REQUIRED WORK: From the first entry to the last, copy everything exactly except the pictures.

------------------------------------------------------------

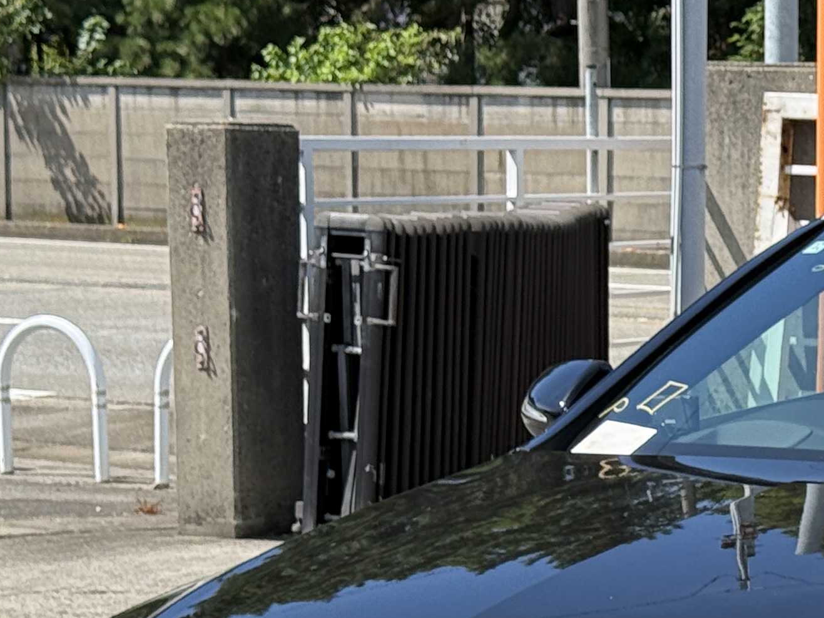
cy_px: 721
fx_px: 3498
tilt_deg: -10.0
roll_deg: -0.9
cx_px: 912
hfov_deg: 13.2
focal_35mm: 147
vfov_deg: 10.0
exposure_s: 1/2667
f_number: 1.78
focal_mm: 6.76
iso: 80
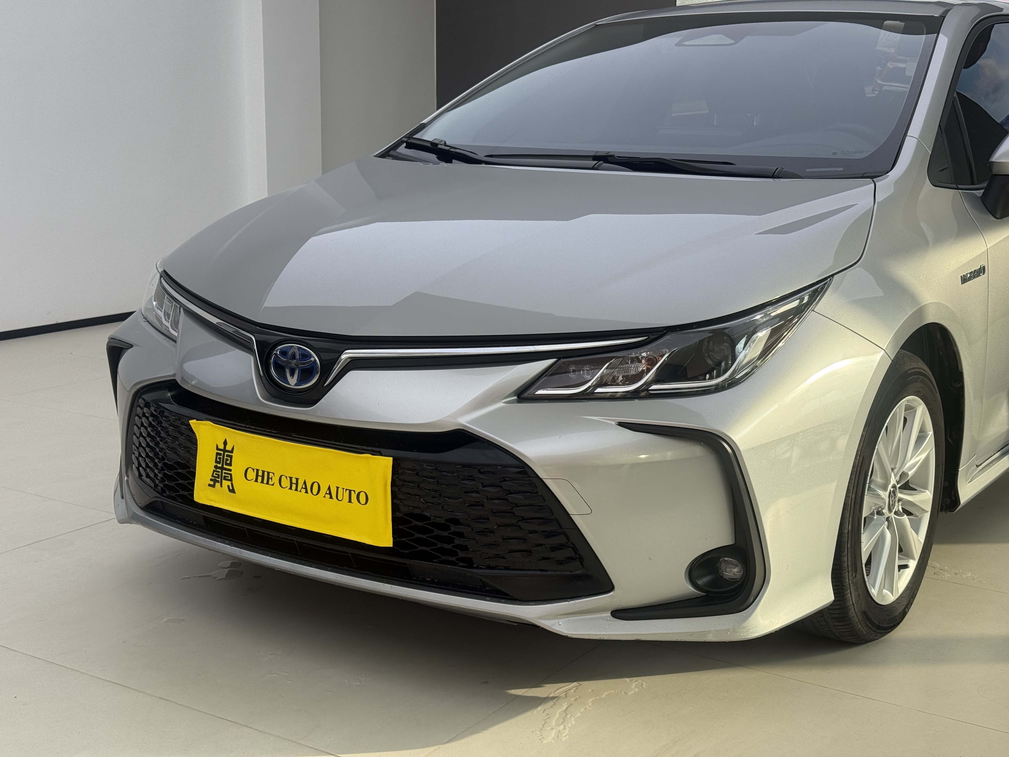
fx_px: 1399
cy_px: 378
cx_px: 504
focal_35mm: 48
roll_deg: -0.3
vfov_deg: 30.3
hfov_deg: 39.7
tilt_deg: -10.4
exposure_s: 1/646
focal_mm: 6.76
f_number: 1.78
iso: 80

------------------------------------------------------------

SOLUTION TO THE EXERCISE:
cy_px: 721
fx_px: 3498
tilt_deg: -10.0
roll_deg: -0.9
cx_px: 912
hfov_deg: 13.2
focal_35mm: 147
vfov_deg: 10.0
exposure_s: 1/2667
f_number: 1.78
focal_mm: 6.76
iso: 80
fx_px: 1399
cy_px: 378
cx_px: 504
focal_35mm: 48
roll_deg: -0.3
vfov_deg: 30.3
hfov_deg: 39.7
tilt_deg: -10.4
exposure_s: 1/646
focal_mm: 6.76
f_number: 1.78
iso: 80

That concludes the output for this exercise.